I will leave space in my thoughts for the possibility of things being different. I will remind myself that nothing stays the same forever.  In this way, I will make sure that my thoughts are not promoting a hopeless way of looking at my situation or experiences.

I will then turn my attention to something else altogether in order to shift the moment. Sometimes it is a sense that we will feel this way or be dealing with the same problems forever that makes things so unbearable or overwhelming.

Once I am comfortable thinking this way to get through the smaller moments, I will add it to my Personal Coping Kete as a self-soothing strategy for moments of heightened distress, when perspective might be lost. I will be able to remind myself of all the smaller instances in which I told myself it would pass, and it did.

No. 12 – Power Ballads

This week in order attain, maintain or regain my sense of wellness…

I will spend 5 minutes every day singing along to music.  If I can’t find a CD or set of songs to play, I will sing old songs I know off by heart.  If I have time on my hands and am feeling anxious or stressed, I will pass some of the time by singing.  I can do this alone or with others.

Singing has real physical effects which you can use to your advantage.  Singing changes the way we are breathing and this alters the level of CO2 in our bloodstreams, which triggers the release of neurotransmitters and creates a sense of elation.  Depending on the song you are singing, it can also be a powerful form of  self-expression and sense of connection. Singing is a very good way of changing the moment for ourselves.

Once I’ve gotten used to spending some time singing, I will add ‘Power Ballads’ to my Personal Coping Kete as a strategy to shift my mood when I am feeling distressed.

No. 11 – Float for a Moment

This week, in order to attain, maintain or regain my sense of wellness…

I will practice using visualisations to shift my moment. Each day I will take a minute to pay attention to taking deep, slow breaths while I briefly visualise myself floating on my back down a calm river.  The sun is shining, but not too hotly.  I am mindful of the way the sun feels on my closed eyelids and how the buoyant water feels flowing beneath me. I allow the river to take me where it will, sometimes moving faster and other times meandering slowly; I cannot push the water.

I will spend just a minute holding this image, and the sensations it brings, in my mind. If my attention drifts onto other things, I will mentally drop the worries in the river and watch them flow away.

I will then return to the situation at hand, with my centred and more accepting state of awareness. I will observe how I feel afterwards.

Once I am familiar with doing this visualisation to shift my attention, I will add it to my Personal Coping Kete as a way of soothing or distracting myself from anxiety, anger or low moods.

No. 10 – Permission to be Fully Human

This week, in order to attain, maintain or regain my sense of wellbeing…
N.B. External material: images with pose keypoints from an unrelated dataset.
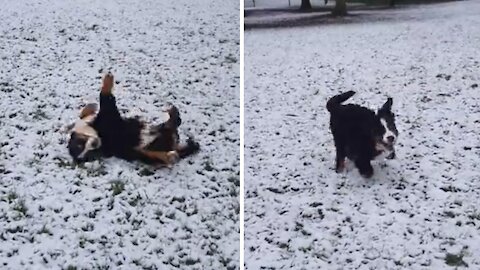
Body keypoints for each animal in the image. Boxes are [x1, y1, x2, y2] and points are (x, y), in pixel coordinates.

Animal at [67, 73, 199, 166]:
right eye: (90, 155)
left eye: (79, 144)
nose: (95, 144)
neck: (96, 130)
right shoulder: (108, 115)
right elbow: (105, 96)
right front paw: (108, 79)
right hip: (143, 153)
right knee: (166, 152)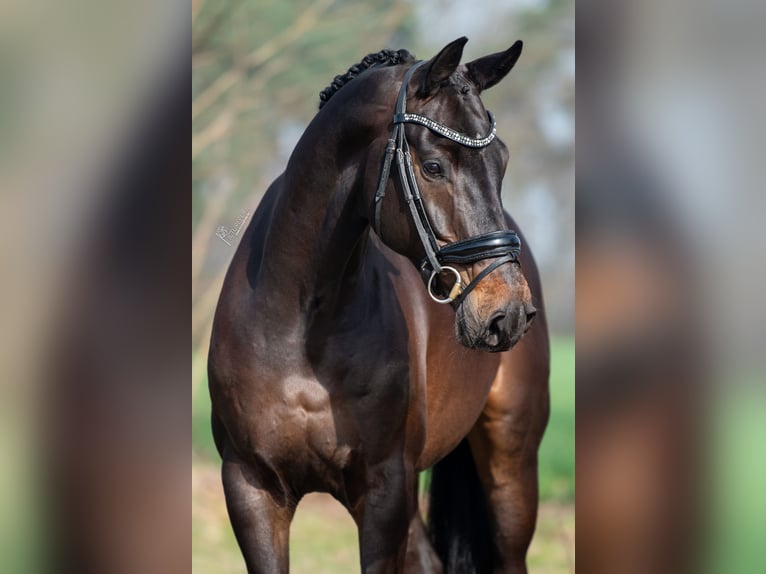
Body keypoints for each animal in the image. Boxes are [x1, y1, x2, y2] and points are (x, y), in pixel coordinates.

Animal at [208, 37, 550, 573]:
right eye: (433, 166)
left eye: (503, 160)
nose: (508, 313)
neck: (300, 324)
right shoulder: (251, 490)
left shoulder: (385, 493)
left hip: (511, 466)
I will have realistic expectations of myself and give myself permission to be average.   By giving myself permission to be average this week, I free myself from the pressures of trying to be perfect or trying to appear like I’ve got everything together.  I will tell myself things like “Today I only need to do what I can do.  What I can do is enough.”

This week it will be okay to make mistakes and say silly things occasionally, to not know what is happening, to need to ask questions and to feel distressing emotions. If I notice I am worrying about those things, I will remind myself “I only need to do what I can do.  What I can do is enough.”

Often times it is our negative judgement of our own experiences and the pressure we put on ourselves to achieve our high expectations that creates and/or intensifies our experiences of stress and distress.

This week, I give myself permission to be fully human, rather than an idealised version of myself. My mistakes are learning experiences that will strengthen me, not distressing experiences to regret and avoid.

Once I have experienced a whole week of being average and nothing terrible happening as I consequence, I will add ‘Give Myself Permission to Be Human’ to my Personal Coping Kete. When I notice that I am feeling stressed, pressed or distressed, I will remind myself that all I need to do is survive the current moment.